All lines in the records that carry the string "style" are to be shown.
** DATA UNDER STUDY follows **
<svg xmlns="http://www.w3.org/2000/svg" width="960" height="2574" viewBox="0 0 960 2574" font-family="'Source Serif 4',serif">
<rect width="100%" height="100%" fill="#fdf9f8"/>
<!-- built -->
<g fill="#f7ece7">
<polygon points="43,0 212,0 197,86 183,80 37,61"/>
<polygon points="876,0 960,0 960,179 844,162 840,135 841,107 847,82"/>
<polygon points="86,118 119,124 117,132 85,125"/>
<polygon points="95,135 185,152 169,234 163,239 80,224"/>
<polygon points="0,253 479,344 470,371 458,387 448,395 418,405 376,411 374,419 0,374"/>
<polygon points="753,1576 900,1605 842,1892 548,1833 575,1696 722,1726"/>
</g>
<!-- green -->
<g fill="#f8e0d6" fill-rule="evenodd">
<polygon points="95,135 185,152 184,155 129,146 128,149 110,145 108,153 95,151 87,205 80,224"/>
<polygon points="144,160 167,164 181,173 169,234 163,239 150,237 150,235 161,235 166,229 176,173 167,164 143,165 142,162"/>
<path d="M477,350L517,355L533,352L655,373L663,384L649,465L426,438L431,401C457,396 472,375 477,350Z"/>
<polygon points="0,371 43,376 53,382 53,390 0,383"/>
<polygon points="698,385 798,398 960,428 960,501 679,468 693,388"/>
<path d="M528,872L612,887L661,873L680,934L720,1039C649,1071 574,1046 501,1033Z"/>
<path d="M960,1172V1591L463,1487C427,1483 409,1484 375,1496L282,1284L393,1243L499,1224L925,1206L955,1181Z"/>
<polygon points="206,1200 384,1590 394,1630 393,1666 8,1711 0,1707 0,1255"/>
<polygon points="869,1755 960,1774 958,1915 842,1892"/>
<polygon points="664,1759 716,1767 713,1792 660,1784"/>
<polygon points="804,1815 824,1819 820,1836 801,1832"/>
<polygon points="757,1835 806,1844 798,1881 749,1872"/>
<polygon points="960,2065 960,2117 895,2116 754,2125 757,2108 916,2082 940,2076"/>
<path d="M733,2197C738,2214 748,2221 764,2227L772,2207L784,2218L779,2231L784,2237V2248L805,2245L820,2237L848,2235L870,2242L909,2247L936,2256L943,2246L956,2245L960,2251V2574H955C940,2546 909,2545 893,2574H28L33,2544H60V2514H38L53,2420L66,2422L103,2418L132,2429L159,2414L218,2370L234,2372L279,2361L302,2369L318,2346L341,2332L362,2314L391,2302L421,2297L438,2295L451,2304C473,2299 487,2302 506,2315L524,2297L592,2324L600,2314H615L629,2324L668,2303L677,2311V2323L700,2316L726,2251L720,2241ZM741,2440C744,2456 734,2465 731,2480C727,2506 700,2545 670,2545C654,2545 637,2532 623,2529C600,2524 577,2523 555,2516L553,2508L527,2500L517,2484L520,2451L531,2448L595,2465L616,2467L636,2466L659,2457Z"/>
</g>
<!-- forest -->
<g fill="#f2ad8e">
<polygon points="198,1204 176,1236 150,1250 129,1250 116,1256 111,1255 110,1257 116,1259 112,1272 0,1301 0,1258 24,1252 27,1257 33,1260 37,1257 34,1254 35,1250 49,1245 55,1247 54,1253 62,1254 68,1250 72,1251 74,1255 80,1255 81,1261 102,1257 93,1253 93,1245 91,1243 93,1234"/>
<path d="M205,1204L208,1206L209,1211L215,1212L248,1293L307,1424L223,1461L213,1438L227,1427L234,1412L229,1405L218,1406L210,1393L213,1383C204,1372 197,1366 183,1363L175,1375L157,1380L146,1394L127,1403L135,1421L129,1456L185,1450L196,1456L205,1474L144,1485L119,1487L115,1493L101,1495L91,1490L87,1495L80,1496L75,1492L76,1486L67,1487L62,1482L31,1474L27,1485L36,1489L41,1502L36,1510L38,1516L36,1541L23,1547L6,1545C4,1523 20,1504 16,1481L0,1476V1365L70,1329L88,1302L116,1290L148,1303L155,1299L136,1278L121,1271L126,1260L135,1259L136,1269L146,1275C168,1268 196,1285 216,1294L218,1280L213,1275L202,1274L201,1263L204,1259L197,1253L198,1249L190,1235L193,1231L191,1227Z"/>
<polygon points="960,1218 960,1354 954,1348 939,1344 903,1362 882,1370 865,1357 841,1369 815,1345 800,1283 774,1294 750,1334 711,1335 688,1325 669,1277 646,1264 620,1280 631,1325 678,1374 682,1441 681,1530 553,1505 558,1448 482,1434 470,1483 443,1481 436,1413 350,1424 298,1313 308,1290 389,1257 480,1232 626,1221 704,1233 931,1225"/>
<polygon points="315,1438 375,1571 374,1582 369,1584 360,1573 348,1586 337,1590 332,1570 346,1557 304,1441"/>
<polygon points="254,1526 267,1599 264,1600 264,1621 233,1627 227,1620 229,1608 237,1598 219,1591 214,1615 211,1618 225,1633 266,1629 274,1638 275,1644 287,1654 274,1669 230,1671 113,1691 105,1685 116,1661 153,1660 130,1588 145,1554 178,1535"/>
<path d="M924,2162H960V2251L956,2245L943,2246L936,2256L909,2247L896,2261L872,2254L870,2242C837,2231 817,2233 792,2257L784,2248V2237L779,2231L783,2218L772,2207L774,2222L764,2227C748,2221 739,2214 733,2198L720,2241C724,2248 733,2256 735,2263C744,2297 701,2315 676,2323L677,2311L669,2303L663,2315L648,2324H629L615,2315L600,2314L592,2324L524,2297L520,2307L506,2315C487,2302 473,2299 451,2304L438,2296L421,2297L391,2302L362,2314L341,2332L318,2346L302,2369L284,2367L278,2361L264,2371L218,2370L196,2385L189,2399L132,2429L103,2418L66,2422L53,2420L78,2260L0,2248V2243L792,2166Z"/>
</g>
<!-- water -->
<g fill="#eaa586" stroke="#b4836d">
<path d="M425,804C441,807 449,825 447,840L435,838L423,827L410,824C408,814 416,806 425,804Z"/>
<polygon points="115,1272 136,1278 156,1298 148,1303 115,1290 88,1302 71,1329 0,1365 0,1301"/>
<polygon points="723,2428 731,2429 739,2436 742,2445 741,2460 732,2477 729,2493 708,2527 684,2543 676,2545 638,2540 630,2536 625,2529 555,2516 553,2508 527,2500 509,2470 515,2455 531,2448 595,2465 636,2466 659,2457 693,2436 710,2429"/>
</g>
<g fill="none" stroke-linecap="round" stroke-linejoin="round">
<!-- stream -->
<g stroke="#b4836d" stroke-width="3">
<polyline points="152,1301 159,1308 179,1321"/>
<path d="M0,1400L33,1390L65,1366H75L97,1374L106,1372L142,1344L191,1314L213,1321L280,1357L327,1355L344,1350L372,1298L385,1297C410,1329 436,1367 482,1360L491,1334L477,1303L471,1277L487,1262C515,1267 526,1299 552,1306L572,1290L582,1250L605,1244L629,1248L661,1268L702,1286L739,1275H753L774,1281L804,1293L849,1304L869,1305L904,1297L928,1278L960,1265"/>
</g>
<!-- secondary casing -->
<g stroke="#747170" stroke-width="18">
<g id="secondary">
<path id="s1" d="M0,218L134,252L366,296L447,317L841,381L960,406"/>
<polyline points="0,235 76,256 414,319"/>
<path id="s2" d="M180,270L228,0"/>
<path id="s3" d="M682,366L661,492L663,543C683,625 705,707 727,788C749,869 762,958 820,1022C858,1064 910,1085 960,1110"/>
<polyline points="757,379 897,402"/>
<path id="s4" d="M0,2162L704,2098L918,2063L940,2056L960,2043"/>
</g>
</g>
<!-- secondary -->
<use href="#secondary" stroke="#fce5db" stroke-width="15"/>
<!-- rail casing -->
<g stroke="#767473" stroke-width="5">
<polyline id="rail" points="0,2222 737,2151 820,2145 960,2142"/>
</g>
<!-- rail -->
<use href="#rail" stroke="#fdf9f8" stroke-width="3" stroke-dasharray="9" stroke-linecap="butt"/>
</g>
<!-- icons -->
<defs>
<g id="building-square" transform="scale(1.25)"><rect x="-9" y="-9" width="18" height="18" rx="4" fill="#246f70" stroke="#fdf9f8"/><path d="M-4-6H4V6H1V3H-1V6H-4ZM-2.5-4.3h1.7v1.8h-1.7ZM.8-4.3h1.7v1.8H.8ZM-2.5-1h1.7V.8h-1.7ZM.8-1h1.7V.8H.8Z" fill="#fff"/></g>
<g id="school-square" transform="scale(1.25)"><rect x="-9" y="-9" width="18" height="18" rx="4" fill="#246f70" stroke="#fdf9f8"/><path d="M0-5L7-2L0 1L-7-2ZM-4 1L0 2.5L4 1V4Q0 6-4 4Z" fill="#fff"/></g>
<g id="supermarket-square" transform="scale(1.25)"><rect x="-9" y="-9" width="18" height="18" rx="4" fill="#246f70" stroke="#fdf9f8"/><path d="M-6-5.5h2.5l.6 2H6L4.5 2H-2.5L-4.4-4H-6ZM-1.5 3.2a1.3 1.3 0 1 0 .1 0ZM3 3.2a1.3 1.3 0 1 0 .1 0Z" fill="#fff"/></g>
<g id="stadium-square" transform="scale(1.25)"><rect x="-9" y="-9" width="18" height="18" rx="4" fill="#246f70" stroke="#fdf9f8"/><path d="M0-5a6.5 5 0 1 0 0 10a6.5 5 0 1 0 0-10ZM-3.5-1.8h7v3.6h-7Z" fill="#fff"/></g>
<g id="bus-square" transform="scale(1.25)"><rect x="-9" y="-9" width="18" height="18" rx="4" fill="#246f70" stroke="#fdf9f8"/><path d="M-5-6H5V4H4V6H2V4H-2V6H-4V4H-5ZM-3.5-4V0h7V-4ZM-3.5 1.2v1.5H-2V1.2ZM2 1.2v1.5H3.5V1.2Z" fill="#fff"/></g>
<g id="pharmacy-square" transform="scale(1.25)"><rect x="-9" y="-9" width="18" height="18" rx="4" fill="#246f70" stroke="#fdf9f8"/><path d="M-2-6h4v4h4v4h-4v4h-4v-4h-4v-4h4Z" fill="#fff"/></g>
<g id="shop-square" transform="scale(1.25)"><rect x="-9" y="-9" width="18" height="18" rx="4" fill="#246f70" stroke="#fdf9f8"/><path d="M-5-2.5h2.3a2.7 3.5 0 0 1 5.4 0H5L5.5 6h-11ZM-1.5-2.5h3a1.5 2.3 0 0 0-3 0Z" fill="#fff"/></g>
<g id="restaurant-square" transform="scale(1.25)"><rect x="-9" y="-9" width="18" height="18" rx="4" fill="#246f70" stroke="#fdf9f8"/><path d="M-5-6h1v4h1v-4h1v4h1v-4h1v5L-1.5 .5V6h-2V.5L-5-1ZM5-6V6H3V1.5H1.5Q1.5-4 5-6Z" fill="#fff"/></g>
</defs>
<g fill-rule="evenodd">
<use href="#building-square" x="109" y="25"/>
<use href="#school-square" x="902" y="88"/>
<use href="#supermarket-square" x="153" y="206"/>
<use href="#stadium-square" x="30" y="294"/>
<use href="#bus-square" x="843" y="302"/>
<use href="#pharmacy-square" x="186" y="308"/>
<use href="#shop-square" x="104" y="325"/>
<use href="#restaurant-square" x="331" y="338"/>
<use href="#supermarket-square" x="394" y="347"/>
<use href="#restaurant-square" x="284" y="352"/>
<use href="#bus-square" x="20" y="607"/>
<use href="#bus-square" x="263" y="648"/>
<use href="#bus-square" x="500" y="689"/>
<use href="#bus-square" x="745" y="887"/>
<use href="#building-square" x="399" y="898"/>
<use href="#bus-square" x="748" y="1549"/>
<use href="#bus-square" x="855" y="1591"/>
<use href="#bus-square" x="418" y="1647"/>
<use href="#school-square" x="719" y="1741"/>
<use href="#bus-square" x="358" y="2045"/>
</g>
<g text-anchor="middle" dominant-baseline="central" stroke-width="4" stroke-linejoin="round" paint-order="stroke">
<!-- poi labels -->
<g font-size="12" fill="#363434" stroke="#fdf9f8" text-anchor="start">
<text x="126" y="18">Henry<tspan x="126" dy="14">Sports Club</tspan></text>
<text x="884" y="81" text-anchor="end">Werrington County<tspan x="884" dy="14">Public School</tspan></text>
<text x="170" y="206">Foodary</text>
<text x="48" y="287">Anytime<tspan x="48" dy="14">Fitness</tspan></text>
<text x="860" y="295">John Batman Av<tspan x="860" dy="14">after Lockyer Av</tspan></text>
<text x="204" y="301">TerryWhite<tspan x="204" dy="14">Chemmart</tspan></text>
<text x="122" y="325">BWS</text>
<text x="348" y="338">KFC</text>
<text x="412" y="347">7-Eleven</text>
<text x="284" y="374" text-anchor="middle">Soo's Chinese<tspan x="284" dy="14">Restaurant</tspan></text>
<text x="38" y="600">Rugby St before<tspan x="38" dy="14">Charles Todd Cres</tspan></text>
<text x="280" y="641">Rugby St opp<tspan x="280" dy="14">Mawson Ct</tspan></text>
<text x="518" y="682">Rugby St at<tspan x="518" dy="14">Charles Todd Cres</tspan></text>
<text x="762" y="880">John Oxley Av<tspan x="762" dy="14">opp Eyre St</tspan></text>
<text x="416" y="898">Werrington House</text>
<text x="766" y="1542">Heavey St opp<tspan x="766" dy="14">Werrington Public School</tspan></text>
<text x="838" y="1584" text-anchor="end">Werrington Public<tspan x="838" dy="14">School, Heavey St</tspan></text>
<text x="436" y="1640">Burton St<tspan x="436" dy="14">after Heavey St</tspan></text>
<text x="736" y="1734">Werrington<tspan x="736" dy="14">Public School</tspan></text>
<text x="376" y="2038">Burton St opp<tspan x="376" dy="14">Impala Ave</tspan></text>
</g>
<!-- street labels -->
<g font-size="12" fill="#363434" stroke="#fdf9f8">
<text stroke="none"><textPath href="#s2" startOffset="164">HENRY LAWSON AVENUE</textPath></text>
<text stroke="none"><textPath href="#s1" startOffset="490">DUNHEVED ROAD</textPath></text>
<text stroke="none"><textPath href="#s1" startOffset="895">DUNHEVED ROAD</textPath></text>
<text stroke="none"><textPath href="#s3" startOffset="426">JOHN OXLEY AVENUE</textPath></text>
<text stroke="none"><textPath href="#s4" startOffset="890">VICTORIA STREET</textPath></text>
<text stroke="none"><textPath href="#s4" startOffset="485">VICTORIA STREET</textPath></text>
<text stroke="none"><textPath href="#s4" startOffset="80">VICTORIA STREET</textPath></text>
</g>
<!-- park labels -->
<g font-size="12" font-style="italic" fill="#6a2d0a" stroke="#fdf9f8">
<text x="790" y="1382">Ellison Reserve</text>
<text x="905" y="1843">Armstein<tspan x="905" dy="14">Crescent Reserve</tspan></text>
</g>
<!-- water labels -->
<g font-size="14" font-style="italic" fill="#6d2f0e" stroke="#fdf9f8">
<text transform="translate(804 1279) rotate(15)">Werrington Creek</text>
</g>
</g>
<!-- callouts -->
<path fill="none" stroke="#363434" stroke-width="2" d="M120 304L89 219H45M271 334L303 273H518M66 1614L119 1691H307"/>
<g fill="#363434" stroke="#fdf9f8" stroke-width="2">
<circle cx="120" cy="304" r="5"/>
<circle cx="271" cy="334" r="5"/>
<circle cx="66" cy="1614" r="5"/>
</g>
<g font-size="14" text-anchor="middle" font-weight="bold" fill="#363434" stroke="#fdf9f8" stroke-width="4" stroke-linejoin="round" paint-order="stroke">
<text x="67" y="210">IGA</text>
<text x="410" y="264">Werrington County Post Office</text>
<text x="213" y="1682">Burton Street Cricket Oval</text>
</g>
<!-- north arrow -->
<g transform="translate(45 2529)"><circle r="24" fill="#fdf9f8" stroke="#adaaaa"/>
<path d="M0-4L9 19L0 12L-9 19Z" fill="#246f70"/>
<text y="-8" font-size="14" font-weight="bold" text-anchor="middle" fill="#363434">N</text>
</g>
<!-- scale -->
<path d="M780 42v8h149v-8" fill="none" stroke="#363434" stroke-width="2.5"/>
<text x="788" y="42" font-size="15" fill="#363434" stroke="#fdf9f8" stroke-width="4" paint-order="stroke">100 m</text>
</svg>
** End of DATA UNDER STUDY **
**RESPONSE**:
<g font-size="12" font-style="italic" fill="#6a2d0a" stroke="#fdf9f8">
<g font-size="14" font-style="italic" fill="#6d2f0e" stroke="#fdf9f8">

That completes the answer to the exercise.